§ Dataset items
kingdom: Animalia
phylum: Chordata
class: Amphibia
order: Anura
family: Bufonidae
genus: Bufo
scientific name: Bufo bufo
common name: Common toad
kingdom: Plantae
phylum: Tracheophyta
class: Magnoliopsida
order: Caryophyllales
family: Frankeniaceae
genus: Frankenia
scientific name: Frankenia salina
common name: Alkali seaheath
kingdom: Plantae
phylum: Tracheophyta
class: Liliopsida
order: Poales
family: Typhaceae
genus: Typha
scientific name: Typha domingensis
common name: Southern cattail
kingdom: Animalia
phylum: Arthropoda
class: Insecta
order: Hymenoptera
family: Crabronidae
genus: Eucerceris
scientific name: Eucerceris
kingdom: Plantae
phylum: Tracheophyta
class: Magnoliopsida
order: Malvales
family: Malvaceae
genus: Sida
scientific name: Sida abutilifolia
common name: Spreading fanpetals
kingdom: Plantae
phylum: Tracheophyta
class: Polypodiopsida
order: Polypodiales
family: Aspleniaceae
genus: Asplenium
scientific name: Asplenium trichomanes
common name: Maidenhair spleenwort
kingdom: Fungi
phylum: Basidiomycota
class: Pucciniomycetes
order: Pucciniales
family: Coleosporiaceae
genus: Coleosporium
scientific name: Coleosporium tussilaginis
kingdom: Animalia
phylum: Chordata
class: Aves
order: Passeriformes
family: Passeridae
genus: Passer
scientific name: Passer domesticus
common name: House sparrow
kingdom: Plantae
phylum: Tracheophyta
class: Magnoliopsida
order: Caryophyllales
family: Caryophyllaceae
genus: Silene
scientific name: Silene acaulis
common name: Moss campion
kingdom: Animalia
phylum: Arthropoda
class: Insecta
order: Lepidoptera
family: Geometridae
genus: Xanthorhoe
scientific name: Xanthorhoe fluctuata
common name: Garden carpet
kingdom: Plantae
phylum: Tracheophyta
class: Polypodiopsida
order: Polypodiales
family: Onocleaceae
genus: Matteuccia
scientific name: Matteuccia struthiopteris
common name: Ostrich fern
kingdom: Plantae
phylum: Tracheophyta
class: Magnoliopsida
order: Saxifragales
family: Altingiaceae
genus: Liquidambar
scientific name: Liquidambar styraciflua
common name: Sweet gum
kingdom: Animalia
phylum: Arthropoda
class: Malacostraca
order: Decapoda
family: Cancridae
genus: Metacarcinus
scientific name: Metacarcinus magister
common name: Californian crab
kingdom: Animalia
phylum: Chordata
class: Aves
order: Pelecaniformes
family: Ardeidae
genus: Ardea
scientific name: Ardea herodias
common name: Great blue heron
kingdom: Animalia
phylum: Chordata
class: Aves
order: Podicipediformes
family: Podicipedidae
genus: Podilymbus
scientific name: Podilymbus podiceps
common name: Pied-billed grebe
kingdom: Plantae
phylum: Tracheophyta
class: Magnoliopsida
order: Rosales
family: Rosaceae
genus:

§ YOUR GOAL
Reproduce verbatim the lines above, starting at the line containing "order: Pucciniales" and ending at the line containing "family: Onocleaceae", with both of those lines included.

§ WRITTEN REPLY
order: Pucciniales
family: Coleosporiaceae
genus: Coleosporium
scientific name: Coleosporium tussilaginis
kingdom: Animalia
phylum: Chordata
class: Aves
order: Passeriformes
family: Passeridae
genus: Passer
scientific name: Passer domesticus
common name: House sparrow
kingdom: Plantae
phylum: Tracheophyta
class: Magnoliopsida
order: Caryophyllales
family: Caryophyllaceae
genus: Silene
scientific name: Silene acaulis
common name: Moss campion
kingdom: Animalia
phylum: Arthropoda
class: Insecta
order: Lepidoptera
family: Geometridae
genus: Xanthorhoe
scientific name: Xanthorhoe fluctuata
common name: Garden carpet
kingdom: Plantae
phylum: Tracheophyta
class: Polypodiopsida
order: Polypodiales
family: Onocleaceae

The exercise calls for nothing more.